EF and mental health have a bidirectional relationship, meaning each one can influence the other.

For example, executive dysfunction may worsen mental health challenges by affecting emotional regulation, coping skills, and daily function. In addition, mental health challenges may worsen EF difficulties by further impairing cognitive processes.

According to a 2023 research review, EF can be predictive of both mental and physical health and health behaviors. If you experience significant executive dysfunction, you may be more likely to experience challenges related to physical and mental well-being.

A 2017 study found that students living with depression, anxiety, or stress experienced higher levels of executive dysfunction than students who were not living with mental health conditions.

You can improve your EF skills with practice and the right support. Activities that target specific EF processes, such as working memory, can help you improve your performance, and tools such as electronic planners can help you stay on track.

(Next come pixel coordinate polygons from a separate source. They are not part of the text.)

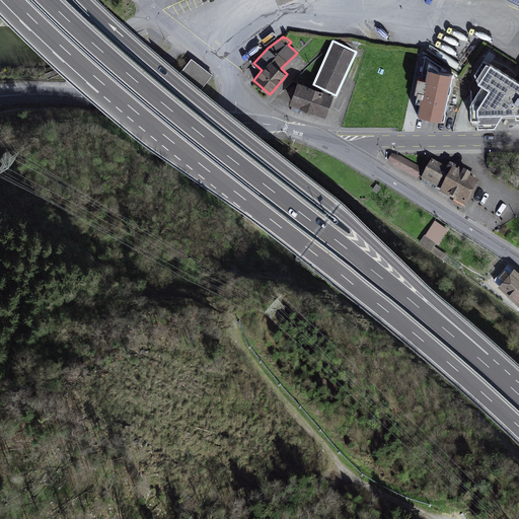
[(518,78),(484,57),(474,71),(479,82),(482,84),(470,101),(470,119),(476,119),(477,126),(495,126),(500,117),(518,116),(518,78)]
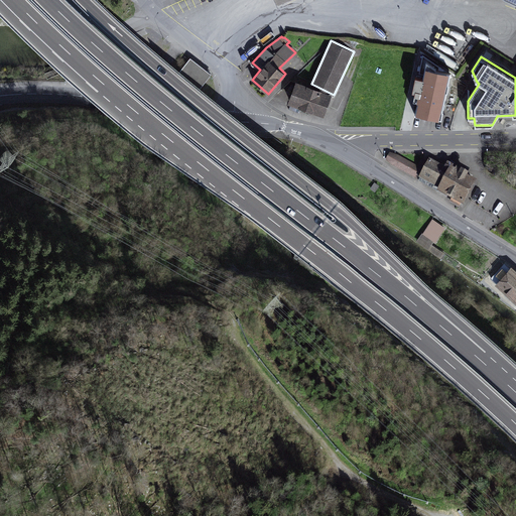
[(212,74),(190,57),(177,74),(199,91),(212,74)]
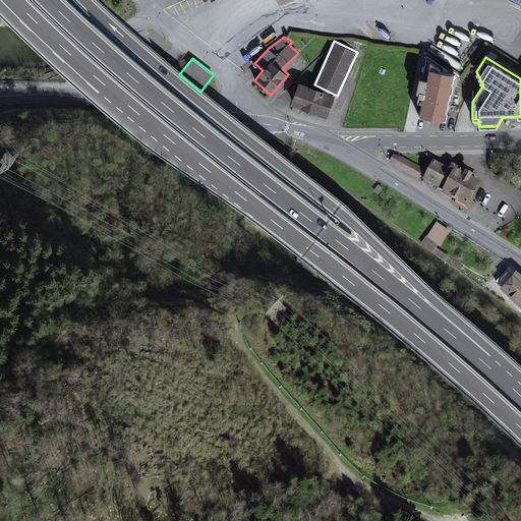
[(454,82),(426,75),(418,114),(445,120),(454,82)]
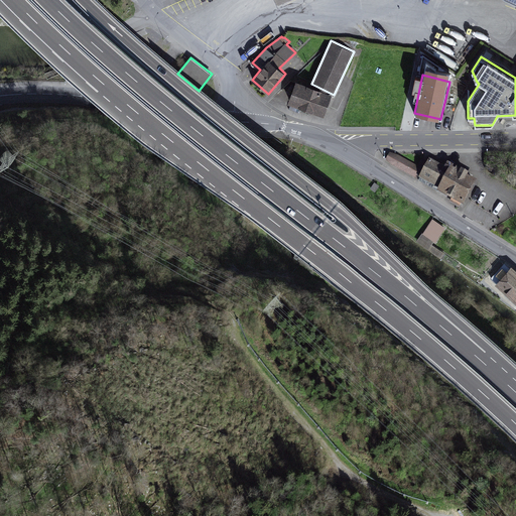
[(332,94),(295,81),(287,103),(324,116),(332,94)]
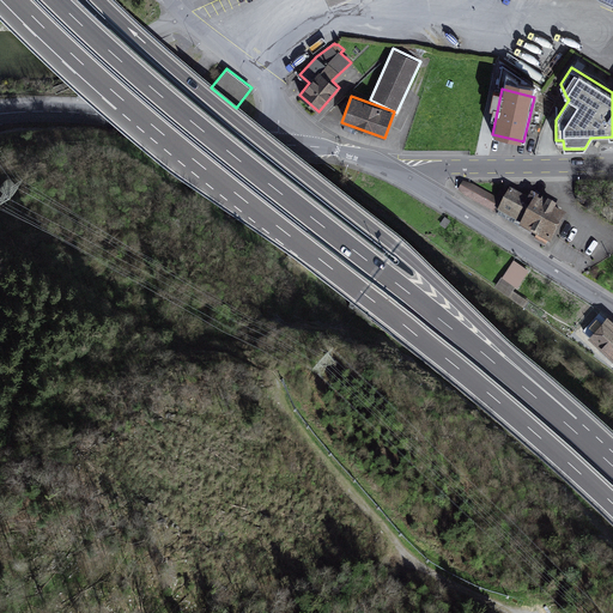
[(497,214),(504,200),(463,181),(459,190),(466,196),(497,214)]
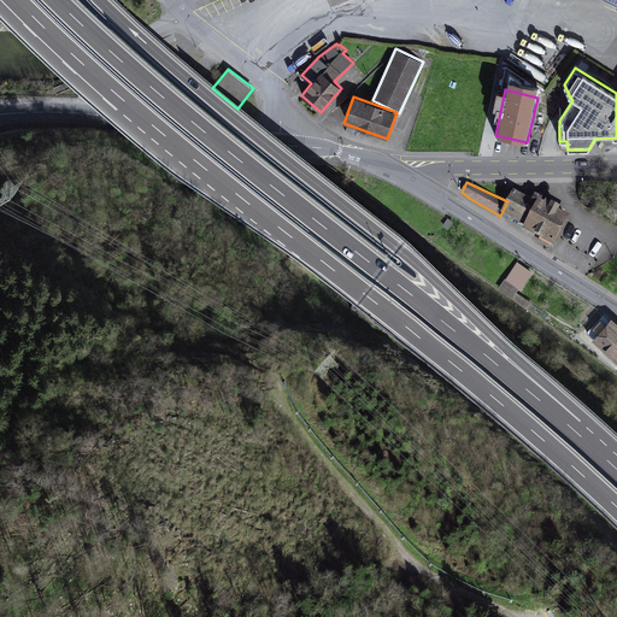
[(533,198),(513,189),(507,201),(500,216),(499,216),(553,246),(569,215),(559,210),(560,206),(535,193),(533,198)]
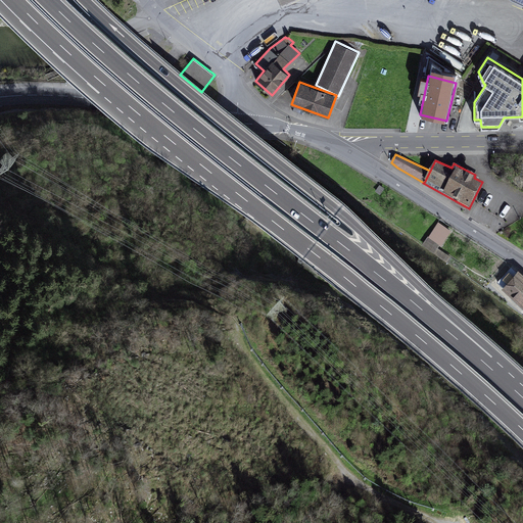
[(384,188),(379,185),(375,191),(380,194),(384,188)]
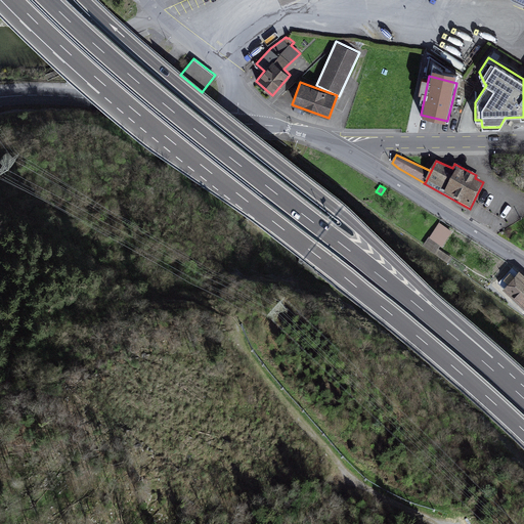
[(439,222),(429,236),(441,246),(442,246),(452,231),(439,222)]
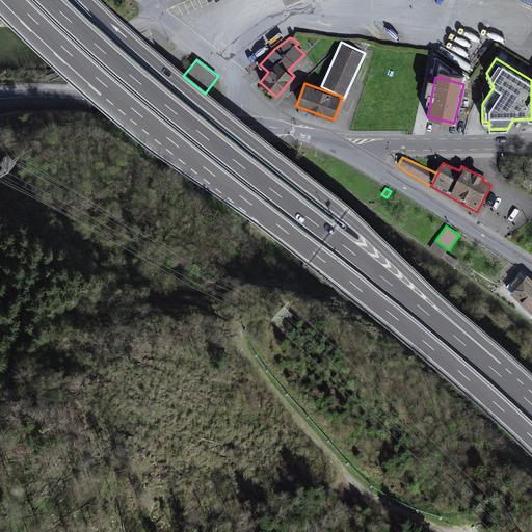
[(435,240),(429,248),(455,266),(459,261),(446,250),(448,249),(435,240)]
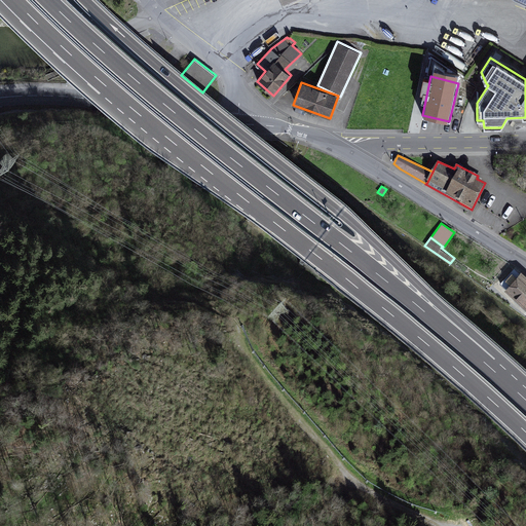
[(525,275),(521,271),(520,272),(515,268),(500,284),(505,289),(504,290),(525,308),(525,275)]
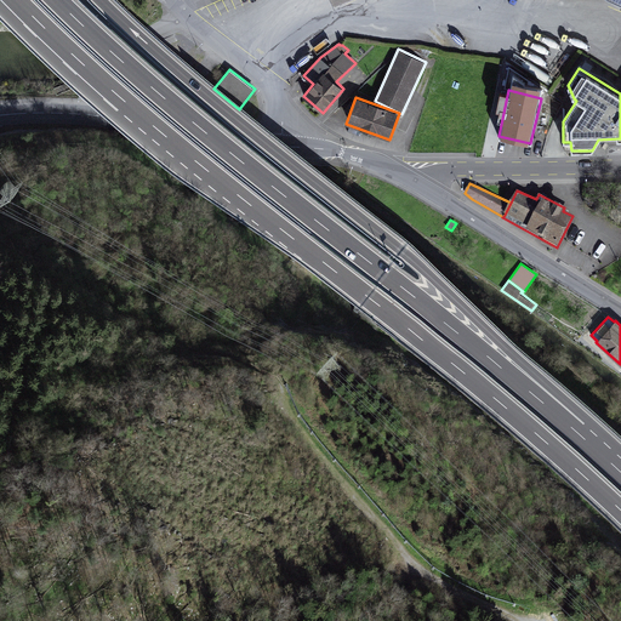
All buildings are outlined.
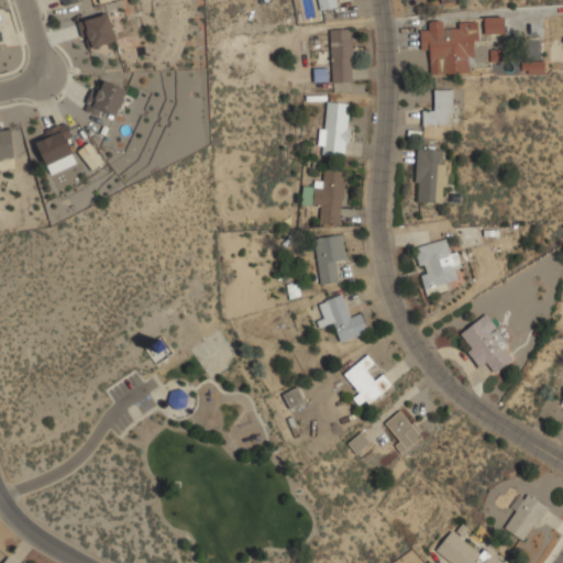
[(319,0),(321,10),(339,7),(337,0),(319,0)]
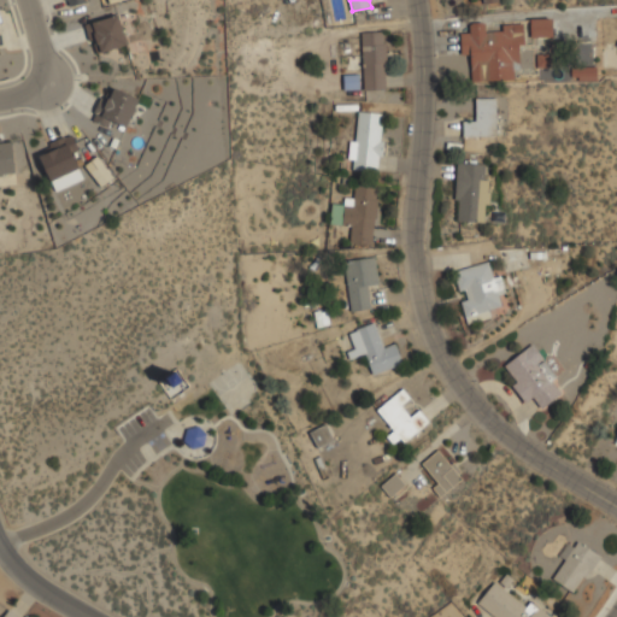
[(99,52),(127,45),(119,15),(90,22),(99,52)]
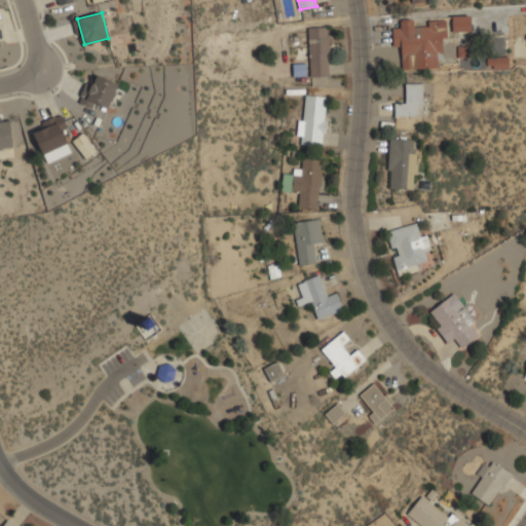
[(472,31),(472,15),(452,15),(452,31),(472,31)]
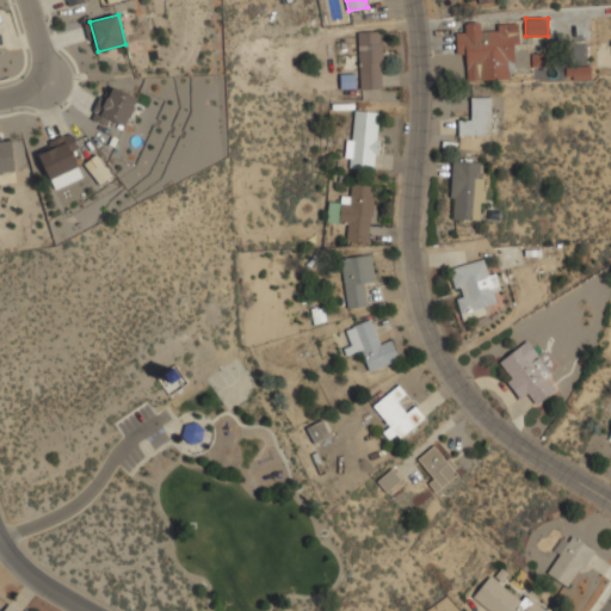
[(469,82),(508,79),(508,69),(518,68),(516,22),(498,23),(498,31),(482,32),(482,22),(466,23),(467,32),(456,32),(457,55),(467,55),(469,82)]
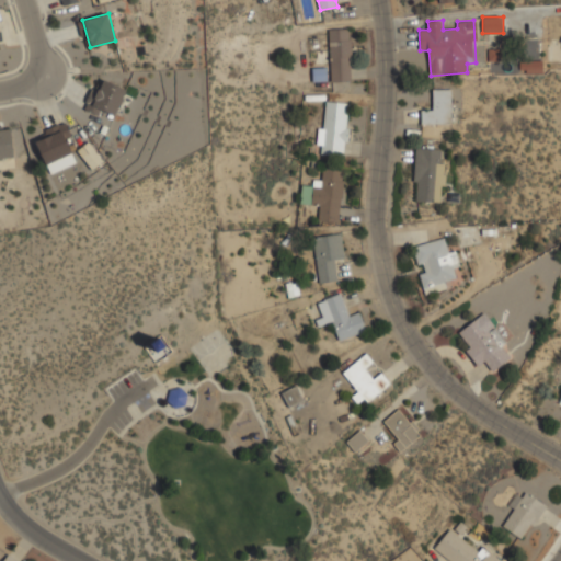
[(331,27),(331,82),(351,82),(351,27),(331,27)]
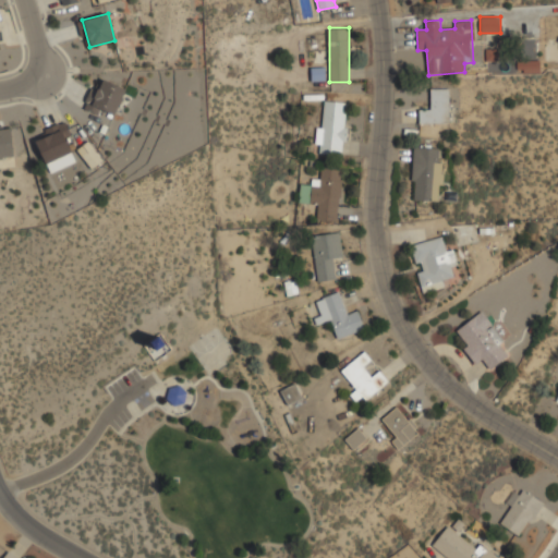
[(113,116),(126,88),(102,77),(89,105),(113,116)]
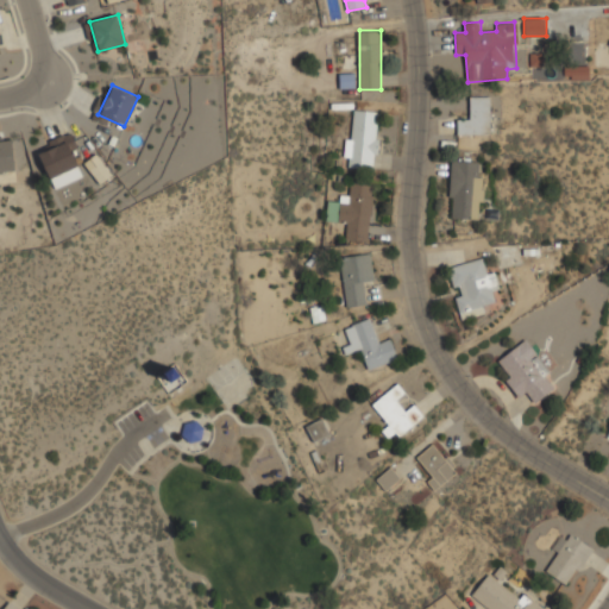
[(458,135),(490,135),(490,96),(470,96),(470,120),(458,120),(458,135)]
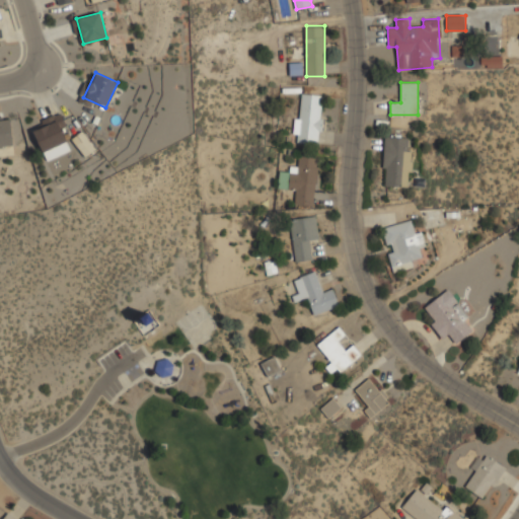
[(296,142),(321,144),(324,94),(299,93),(296,142)]
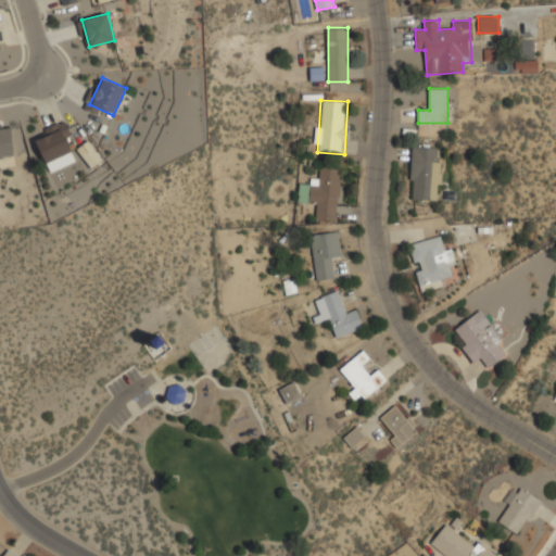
[(48,172),(79,161),(65,122),(34,133),(48,172)]
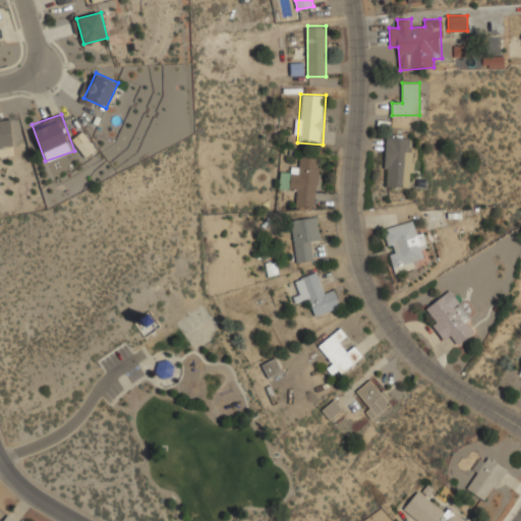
[(0,119),(0,148),(12,148),(12,119),(0,119)]
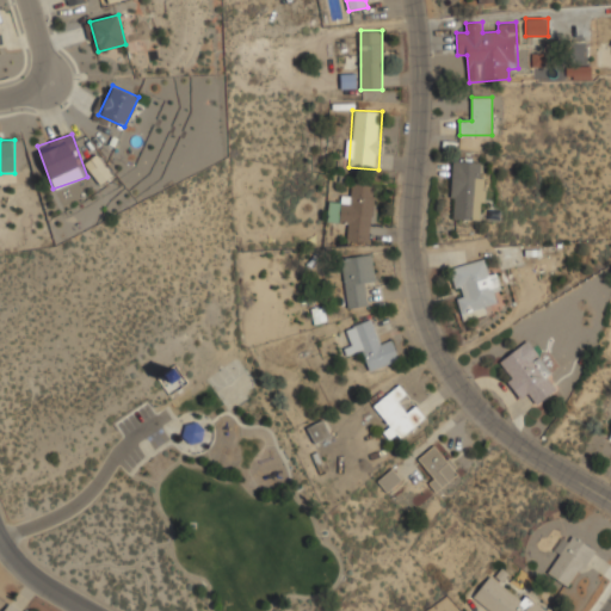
[(482,220),(485,160),(452,159),(450,218),(482,220)]
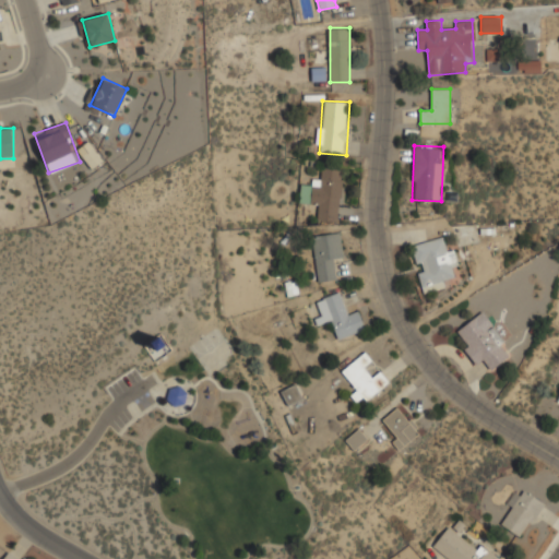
[(343,168),(322,167),(321,178),(312,178),(311,190),(301,189),(301,195),(309,195),(309,203),(319,204),(318,219),(339,222),(343,168)]
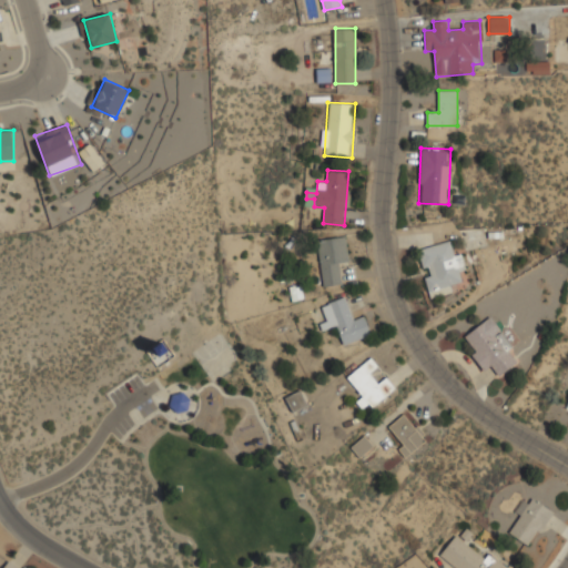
[(323,286),(342,283),(340,261),(350,260),(346,236),(317,240),(323,286)]
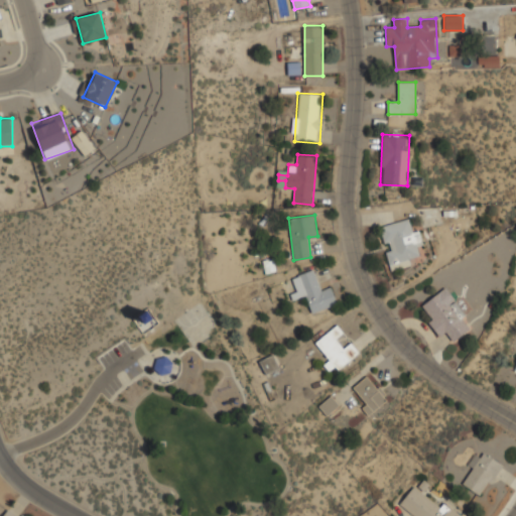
[(420,257),(416,247),(423,245),(417,227),(411,229),(407,218),(379,228),(391,267),(420,257)]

Ways to improve EF include:

  • engaging with games or puzzles that require critical thinking
  • practicing self-regulation techniques such as mindfulness or deep breathing
  • setting alarms to help with task management
  • using planners, calendars, and organizational tools
  • breaking tasks down into smaller steps
  • recording important meetings or lectures for later review
  • reevaluating a past problem to see how many solutions you can come up with
  • setting a time limit for completing several tasks to encourage prioritizing and multitasking
  • writing down a daily schedule
  • seeking treatment for mental or physical conditions that are contributing to executive dysfunction

Many people living with EF challenges benefit from seeking professional support. Treatment can take place in a group or a one-on-one setting and may involve approaches such as:

  • cognitive orientation to occupational performance intervention
  • goal-plan-do review
  • metacognitive strategy instruction
  • video and verbal feedback
  • time pressure management
  • strategic memory and reasoning training
  • goal management training

Executive function (EF) includes the thought processes that are involved in high level mental skills such as problem-solving, emotional regulation, adaptability, and metacognition.

It’s a part of your everyday lived experience and can be seen in everything from following a recipe to deciding what to wear the next day for work.

While impaired or atypical EF can affect your ability to function in many areas of life, you can improve your EF skills with targeted exercises and support interventions.